§ TASK TO CARRY OUT: Report each line of the data that contains the string "position", treating uppercase and lowercase as different.

___ DATA FOR THE TASK

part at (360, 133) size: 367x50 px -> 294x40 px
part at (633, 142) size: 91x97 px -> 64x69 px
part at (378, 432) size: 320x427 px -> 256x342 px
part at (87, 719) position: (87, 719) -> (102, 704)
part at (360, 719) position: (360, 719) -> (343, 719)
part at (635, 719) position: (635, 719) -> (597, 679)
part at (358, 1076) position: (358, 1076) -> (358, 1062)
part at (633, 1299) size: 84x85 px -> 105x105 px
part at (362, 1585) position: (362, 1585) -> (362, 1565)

______

§ EXERCISE SOLUTION:
part at (87, 719) position: (87, 719) -> (102, 704)
part at (360, 719) position: (360, 719) -> (343, 719)
part at (635, 719) position: (635, 719) -> (597, 679)
part at (358, 1076) position: (358, 1076) -> (358, 1062)
part at (362, 1585) position: (362, 1585) -> (362, 1565)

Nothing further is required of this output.